Exercise prompt:
Below are records; report the number of lines among them that include the word "tekenbeet", and nothing further.

Start of Data to use

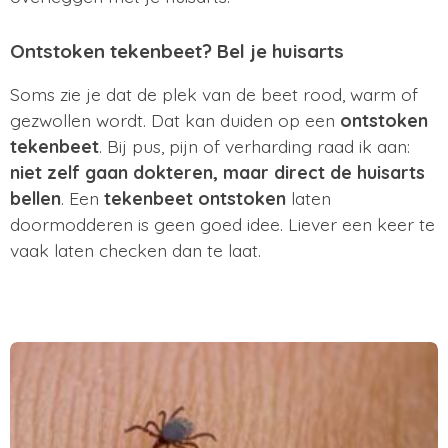
Ontstoken tekenbeet? Bel je huisarts
Soms zie je dat de plek van de beet rood, warm of
gezwollen wordt. Dat kan duiden op een
ontstoken
tekenbeet
. Bij pus, pijn of verharding raad ik aan:
niet zelf gaan dokteren, maar direct de huisarts
bellen
. Een
tekenbeet ontstoken
laten
doormodderen is geen goed idee. Liever een keer te
vaak laten checken dan te laat.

End of Data to use

Result of the exercise:
3